En tout état de cause le gouvernement va devoir trancher entre protéger les industriels agro-chimiques ou protéger les abeilles .... et par là même assurer la sauvegarde des insectes pollinisateurs dans le respect des générations futures. Il faudrait déjà qu'il commence par analyser avec objectivité les effets pervers de notre politique agricole !
J. Thévenot
(*) C'est la même agence,(dont les experts se disent indépendants), qui affirme que le maïs transgénique MON810 ne présente pas de danger pour la santé, alors qu'à ce jour aucun travail scientifique ne permet une telle certitude. C'est justement parce que l'on ne connaît pas les risques à long terme et sur la santé et sur l'environnement, que plusieurs états dont la France, ont décidé son interdiction au nom du principe de précaution (voir article publié par le CNAD).

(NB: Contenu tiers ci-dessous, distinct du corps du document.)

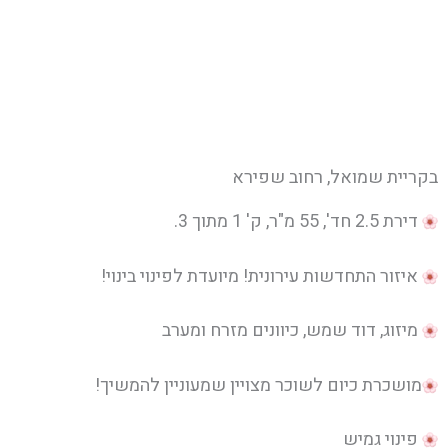
ילוג
תוכן
בקריית שמואל, רחוב שפירא
דירת 2.5 חד', 55 מ"ר, ק' 1 מתוך 3.
איזור התחדשות עירונית! מיועדת לפינוי בינוי!
מיזוג, דוד שמש, כיוונים מזרח ומערב
מושכרת כיום לשוכר מצויין שמעוניין להמשיך!
פינוי גמיש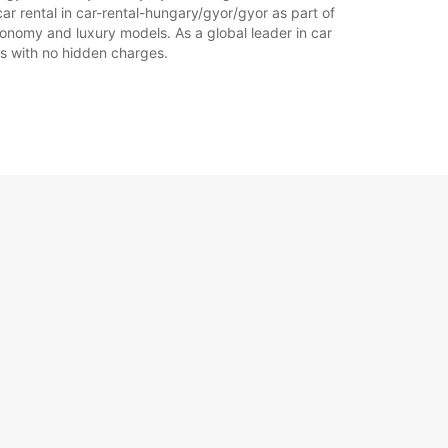
ar rental in car-rental-hungary/gyor/gyor as part of
economy and luxury models. As a global leader in car
ces with no hidden charges.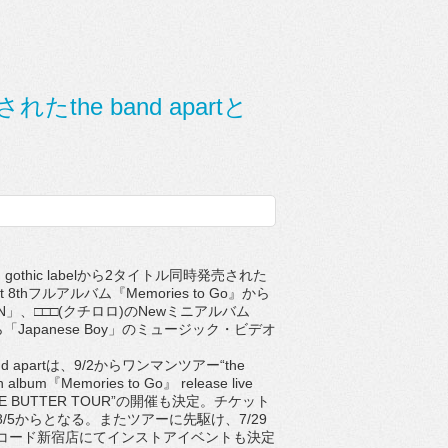
されたthe band apartと
n gothic labelから2タイトル同時発売された
part 8thフルアルバム『Memories to Go』から
WN」、□□□(クチロロ)のNewミニアルバム
「Japanese Boy」のミュージック・ビデオ
。
d apartは、9/2からワンマンツアー“the
th album『Memories to Go』 release live
IKE BUTTER TOUR”の開催も決定。チケット
/5からとなる。またツアーに先駆け、7/29
コード新宿店にてインストアイベントも決定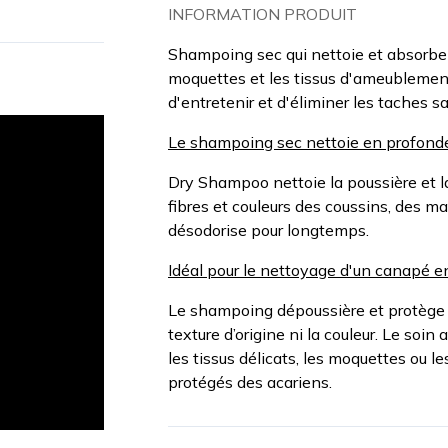
INFORMATION PRODUIT
Shampoing sec qui nettoie et absorbe l
moquettes et les tissus d'ameublement (
d'entretenir et d'éliminer les taches 
Le shampoing sec nettoie en profondeu
Dry Shampoo nettoie la poussière et la 
fibres et couleurs des coussins, des mat
désodorise pour longtemps.
Idéal pour le nettoyage d'un canapé en
Le shampoing dépoussière et protège c
texture d’origine ni la couleur. Le soi
les tissus délicats, les moquettes ou l
protégés des acariens.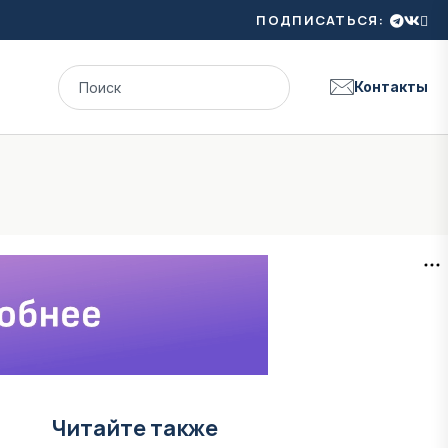
ПОДПИСАТЬСЯ:
Контакты
Читайте также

La composition de son conseil d'administration fait d'ailleurs sérieusement douter de son indépendance. On y trouve : le Directeur de l'Union des producteurs des pesticides, le Président de l'Association générale des producteurs de maïs, le Président des chambres d'agriculture et un représentant de l'agro-industrie ....(Source FNE-campagne APE n°30 «stop pesticides»).
Rappelons que la direction de l'AFSSA n'omet pas d'indiquer, à chaque fois qu'un de ces avis soulève la polémique, que «l'AFSSA ne s'est jamais prononcé sur les risques environnementaux, lesquels ne relèvent pas de sa mission».
(**) Ce phénomène, proche de la transpiration, est mis en oeuvre par certaines plantes comme la maïs, la nuit, dans les sols où le taux d'humidité du sol est important. Il se produit un suintement au niveau des feuilles, qui se condense pour former des gouttelettes que l'abeille absorbe avec sa trompe.